10.12.2024
La precipitosa fuga di Bashir al Assad verso Mosca, probabilmente a bordo di un cargo Il-76, segna l’uscita della Russia da uno dei tanti scacchieri della geopolitica globale, il più difficile e decisivo per la presenza russa negli equilibri del Medio Oriente. Le analisi.
Putin pigliatutto o perde tutto? L’interrogativo, sulla bocca di tutti da quando, quasi tre anni fa, la Russia ha invaso l’Ucraina, si ripropone con forza a ogni minimo cambiamento della scena internazionale. Il più recente, tutt’altro che minimo, è la perdita della Siria, primo e più forte alleato russo in Medio Oriente. Una sconfitta che cancella, con la sua concretezza, la pubblicità positiva del recente vertice dei BRICS, ma anche delle speranze di riequilibrio legate all’arrivo alla Casa Bianca di Donald Trump.
La precipitosa fuga di Bashar al-Assad verso Mosca, probabilmente a bordo di un cargo Il-76, segna l’uscita della Russia da uno degli scacchieri più difficili e incerti del momento. In termini diretti, il tracollo priva la Russia del suo unico porto nel Mediterraneo, ma soprattutto ne certifica l’incapacità di sviluppare azioni militari complesse. Peggio ancora, pur operando nella zona da quasi 15 anni, l’intelligence russa non sembra aver avuto alcun sentore dell’attacco che ha travolto in un paio di settimane. In Siria Putin non è neppure riuscito a organizzare i bombardamenti indiscriminati contro gli obiettivi civili che dalla Cecenia in avanti ne contraddistinguono l’azione.
Un’altra battuta d’arresto è giunta dalla Romania, dove la Corte Suprema ha annullato la vittoria al primo turno dello sconosciuto candidato presidente Călin Georgescu per presunte interferenze russe sul voto. Pur ponendo qualche dubbio di legittimità (ci sarebbero state analoghe cautele se avesse vinto un candidato filo-occidentale?), la decisione segnala che il livello di sensibilità e attenzione alla guerra ibrida è cresciuto e che vi è meno paura a denunciarlo. Persino la vittoria in Georgia è un segnale di debolezza. Non solo per il fortissimo sospetto di brogli, ma per le imponenti manifestazioni che dimostrano la fragilità del successo filorusso. Comunque vada a finire, le immagini catturano le dimensioni delle aspirazioni europeiste e democratiche.

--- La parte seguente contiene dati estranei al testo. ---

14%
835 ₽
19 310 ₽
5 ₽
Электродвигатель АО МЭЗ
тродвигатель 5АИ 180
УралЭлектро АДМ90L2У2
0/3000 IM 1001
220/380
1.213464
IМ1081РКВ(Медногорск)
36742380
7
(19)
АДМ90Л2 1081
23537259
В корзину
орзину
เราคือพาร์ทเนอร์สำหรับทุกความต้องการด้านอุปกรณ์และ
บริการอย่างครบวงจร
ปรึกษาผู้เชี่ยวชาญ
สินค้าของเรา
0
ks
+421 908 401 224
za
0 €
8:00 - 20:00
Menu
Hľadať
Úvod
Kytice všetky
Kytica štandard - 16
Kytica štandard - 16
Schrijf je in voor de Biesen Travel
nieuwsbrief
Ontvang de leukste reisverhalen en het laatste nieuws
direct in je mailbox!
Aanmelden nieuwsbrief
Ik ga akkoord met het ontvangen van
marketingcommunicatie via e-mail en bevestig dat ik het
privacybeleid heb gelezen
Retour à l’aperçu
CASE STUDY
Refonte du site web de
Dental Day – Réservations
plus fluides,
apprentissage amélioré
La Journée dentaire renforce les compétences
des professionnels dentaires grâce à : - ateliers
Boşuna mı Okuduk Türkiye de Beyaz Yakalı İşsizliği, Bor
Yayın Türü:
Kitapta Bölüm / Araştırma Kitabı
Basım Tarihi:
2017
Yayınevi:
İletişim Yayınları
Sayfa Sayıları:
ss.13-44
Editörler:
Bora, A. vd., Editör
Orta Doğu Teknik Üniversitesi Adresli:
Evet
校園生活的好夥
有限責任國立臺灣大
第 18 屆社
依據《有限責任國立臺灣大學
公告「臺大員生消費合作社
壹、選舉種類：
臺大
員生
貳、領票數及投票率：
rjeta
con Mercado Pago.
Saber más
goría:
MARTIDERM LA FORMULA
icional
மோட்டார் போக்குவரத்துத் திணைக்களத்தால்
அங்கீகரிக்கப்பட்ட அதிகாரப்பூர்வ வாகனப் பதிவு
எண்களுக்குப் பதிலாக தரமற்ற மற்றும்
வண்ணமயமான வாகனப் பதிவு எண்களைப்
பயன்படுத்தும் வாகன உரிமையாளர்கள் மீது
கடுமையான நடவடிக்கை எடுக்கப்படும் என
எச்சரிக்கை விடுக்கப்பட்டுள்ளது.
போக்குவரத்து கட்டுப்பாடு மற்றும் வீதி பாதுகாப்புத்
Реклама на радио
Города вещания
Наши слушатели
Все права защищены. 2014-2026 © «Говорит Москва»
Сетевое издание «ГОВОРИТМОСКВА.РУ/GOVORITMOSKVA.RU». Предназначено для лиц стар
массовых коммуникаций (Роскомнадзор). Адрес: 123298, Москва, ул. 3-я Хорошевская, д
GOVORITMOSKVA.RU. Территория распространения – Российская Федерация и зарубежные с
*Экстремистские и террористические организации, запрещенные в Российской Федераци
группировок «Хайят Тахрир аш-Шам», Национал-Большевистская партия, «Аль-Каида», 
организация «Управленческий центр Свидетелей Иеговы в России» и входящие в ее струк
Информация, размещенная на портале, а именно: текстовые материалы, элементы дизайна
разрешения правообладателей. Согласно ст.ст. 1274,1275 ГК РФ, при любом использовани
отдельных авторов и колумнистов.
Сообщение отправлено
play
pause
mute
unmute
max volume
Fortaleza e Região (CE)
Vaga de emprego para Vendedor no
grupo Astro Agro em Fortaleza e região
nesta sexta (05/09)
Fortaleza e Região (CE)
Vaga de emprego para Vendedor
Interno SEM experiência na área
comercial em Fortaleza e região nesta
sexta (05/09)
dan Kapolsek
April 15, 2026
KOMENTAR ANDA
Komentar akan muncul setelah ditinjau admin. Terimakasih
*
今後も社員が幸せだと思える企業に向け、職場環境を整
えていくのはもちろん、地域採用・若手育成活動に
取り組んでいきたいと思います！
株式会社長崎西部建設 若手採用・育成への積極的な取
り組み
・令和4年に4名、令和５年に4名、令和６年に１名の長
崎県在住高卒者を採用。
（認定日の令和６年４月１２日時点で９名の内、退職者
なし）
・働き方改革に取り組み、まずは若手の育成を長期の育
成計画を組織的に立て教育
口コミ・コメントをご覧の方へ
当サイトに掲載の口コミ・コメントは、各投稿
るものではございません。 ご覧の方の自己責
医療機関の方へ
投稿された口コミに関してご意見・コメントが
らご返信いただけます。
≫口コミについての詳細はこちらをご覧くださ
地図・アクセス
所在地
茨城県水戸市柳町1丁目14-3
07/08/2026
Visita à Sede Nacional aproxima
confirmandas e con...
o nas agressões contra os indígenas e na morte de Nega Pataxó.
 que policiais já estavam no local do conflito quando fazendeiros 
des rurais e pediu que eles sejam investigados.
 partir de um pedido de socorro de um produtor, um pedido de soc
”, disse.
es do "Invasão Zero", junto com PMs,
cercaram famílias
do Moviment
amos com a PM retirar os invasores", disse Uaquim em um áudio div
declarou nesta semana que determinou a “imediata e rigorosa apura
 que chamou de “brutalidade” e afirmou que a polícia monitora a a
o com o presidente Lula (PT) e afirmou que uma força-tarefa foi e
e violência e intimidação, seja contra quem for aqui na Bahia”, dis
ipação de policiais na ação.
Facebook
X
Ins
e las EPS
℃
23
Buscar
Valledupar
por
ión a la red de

Il segnale più importante resta però la Siria. Il crollo precipitoso dell’alleato storico certifica la difficoltà della coperta russa di coprire le sue vastissime ambizioni. L’importazione – se così si vuole chiamarla – di truppe nord coreane, pagata con il trasferimento di caccia Su-27 e MiG-29 ne è un segnale importante. Primo, perché conferma l’impossibilità di spremere altre risorse umane dal proprio interno senza dover toccare i grandi centri urbani di Mosca e San Pietroburgo, cioè i figli della borghesia putiniana. Secondo, perché la Russia fatica a produrre armamenti sofisticati e quindi potrà ben difficilmente sostituire quanto cede.
Tutto questo si ripercuoterà sulla Libia, dove la Turchia, che già tanto ha contribuito al collasso di Assad, potrebbe acquisire nuovi spazi. La penetrazione russa in Africa, a lungo vittoriosa, potrebbe incontrare difficoltà impreviste, a tutto vantaggio della Cina.
E che dire del fronte dei paesi del Nord Europa, sempre più determinati a contrastare il tentativo ricreare una sfera d’influenza russa sull’Europa orientale? La scelta dell’ex primo ministro lituano Andrius Kubilius quale primo commissario alla difesa dell’Unione è un passaggio di testimone più che simbolico. Alla vigilia dell’insediamento della seconda presidenza di Donald Trump, a lei assai più favorevole di quella Biden, la Russia si presenta dunque più debole di quanto apparisse appena tre mesi fa. La domanda resta quanto ciò influirà sulle trattative per l’Ucraina e gli altri fronti di crisi.